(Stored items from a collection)
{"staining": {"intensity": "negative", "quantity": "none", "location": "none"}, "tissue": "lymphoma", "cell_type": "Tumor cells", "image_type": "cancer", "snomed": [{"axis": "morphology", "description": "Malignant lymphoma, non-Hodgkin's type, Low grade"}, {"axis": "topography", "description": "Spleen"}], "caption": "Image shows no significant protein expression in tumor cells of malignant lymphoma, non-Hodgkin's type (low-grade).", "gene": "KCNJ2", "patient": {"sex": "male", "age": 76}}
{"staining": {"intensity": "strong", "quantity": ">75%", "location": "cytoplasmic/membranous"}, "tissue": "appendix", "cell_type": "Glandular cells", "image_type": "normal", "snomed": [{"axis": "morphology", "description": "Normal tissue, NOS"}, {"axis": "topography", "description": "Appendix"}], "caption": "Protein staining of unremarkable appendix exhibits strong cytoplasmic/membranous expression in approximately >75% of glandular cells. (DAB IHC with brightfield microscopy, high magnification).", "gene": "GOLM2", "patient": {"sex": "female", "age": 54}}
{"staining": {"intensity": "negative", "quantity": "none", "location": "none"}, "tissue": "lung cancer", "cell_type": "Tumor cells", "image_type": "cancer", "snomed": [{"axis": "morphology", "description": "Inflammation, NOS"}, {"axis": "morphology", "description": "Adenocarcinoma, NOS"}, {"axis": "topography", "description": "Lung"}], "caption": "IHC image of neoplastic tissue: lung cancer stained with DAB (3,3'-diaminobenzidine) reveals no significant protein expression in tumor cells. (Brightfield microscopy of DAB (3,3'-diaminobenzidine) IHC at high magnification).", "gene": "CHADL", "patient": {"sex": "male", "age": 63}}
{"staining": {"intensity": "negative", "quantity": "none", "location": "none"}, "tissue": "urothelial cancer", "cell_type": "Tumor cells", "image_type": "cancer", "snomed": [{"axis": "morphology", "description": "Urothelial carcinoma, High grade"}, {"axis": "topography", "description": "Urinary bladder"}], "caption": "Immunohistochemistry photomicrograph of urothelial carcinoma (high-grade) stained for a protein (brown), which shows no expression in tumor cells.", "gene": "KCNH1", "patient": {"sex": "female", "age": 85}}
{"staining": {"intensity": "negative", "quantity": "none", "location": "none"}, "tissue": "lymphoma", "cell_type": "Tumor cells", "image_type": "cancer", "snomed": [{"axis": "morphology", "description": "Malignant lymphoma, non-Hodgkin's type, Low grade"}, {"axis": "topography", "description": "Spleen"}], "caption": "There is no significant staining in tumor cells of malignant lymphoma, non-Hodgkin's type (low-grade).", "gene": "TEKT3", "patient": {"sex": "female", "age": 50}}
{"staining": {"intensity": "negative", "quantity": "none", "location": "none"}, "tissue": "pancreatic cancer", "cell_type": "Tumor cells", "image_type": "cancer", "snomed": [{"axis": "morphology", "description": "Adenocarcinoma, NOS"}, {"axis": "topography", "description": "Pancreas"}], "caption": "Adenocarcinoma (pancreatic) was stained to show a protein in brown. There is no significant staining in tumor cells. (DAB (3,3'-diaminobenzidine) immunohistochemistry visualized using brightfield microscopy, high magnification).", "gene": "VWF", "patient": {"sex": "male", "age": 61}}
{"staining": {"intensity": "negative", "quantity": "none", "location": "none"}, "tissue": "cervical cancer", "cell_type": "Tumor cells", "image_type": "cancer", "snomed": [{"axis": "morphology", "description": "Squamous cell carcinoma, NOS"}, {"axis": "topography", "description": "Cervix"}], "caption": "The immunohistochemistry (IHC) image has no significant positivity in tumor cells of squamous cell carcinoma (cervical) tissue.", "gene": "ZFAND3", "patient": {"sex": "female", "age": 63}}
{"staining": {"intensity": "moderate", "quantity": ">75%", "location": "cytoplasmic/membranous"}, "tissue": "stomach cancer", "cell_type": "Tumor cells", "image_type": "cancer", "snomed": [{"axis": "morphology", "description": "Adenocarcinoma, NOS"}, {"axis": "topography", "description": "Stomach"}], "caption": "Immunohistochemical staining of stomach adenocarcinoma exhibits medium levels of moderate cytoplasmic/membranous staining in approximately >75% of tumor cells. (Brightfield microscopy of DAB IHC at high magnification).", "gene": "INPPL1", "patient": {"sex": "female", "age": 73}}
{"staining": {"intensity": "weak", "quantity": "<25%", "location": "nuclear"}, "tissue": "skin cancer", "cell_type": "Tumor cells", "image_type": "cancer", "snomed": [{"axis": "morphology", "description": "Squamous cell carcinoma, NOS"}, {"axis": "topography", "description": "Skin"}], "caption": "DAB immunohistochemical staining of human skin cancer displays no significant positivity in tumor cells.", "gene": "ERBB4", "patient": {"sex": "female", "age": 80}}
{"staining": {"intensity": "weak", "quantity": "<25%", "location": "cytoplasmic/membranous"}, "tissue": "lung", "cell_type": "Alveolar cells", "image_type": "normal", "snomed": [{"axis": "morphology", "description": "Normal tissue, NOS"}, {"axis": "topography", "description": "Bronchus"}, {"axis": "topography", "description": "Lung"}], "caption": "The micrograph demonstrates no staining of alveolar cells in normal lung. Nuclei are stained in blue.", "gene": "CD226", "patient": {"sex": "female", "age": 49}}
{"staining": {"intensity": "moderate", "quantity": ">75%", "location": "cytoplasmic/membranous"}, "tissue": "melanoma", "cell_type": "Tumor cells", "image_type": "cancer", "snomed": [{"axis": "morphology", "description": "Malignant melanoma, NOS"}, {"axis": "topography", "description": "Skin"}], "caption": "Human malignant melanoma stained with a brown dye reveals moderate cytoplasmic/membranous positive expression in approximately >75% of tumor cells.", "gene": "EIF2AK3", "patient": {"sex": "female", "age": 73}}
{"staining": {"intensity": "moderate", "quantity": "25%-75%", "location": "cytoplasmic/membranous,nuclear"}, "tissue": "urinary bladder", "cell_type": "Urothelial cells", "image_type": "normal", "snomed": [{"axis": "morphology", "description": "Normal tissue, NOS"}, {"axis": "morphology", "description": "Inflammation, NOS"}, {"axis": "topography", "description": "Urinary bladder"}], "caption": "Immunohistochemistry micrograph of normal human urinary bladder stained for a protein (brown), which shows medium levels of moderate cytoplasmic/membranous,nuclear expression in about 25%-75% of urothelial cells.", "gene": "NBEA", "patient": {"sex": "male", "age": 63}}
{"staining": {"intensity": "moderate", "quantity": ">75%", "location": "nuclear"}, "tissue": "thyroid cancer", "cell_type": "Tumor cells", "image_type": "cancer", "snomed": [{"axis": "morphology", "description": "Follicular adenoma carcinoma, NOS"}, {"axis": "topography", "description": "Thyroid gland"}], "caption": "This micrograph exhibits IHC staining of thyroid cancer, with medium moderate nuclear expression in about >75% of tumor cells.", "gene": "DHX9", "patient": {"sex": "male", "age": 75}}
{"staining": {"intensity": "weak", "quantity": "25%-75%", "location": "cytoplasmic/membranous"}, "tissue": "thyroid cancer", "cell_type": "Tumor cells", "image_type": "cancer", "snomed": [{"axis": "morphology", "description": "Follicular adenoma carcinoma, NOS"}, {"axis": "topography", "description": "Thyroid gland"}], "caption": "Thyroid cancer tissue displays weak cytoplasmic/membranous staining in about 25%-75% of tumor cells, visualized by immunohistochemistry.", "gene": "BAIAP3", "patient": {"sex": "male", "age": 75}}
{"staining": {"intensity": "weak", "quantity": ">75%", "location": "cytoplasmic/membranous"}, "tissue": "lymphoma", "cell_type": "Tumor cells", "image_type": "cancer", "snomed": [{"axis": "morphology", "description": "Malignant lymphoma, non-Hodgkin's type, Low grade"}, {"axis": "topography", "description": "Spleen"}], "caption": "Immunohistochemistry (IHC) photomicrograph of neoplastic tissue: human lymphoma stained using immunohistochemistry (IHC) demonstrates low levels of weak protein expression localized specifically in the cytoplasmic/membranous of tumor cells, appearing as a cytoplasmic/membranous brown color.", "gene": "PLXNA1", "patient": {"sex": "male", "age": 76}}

INSTRUCTIONS TO FOLLOW >>
Above are some records; copy exactly the lines from the one with "staining of human" through the one with "micrograph demonstrates no", both included, and no others.

RESULT OF THIS TASK >>
{"staining": {"intensity": "weak", "quantity": "<25%", "location": "nuclear"}, "tissue": "skin cancer", "cell_type": "Tumor cells", "image_type": "cancer", "snomed": [{"axis": "morphology", "description": "Squamous cell carcinoma, NOS"}, {"axis": "topography", "description": "Skin"}], "caption": "DAB immunohistochemical staining of human skin cancer displays no significant positivity in tumor cells.", "gene": "ERBB4", "patient": {"sex": "female", "age": 80}}
{"staining": {"intensity": "weak", "quantity": "<25%", "location": "cytoplasmic/membranous"}, "tissue": "lung", "cell_type": "Alveolar cells", "image_type": "normal", "snomed": [{"axis": "morphology", "description": "Normal tissue, NOS"}, {"axis": "topography", "description": "Bronchus"}, {"axis": "topography", "description": "Lung"}], "caption": "The micrograph demonstrates no staining of alveolar cells in normal lung. Nuclei are stained in blue.", "gene": "CD226", "patient": {"sex": "female", "age": 49}}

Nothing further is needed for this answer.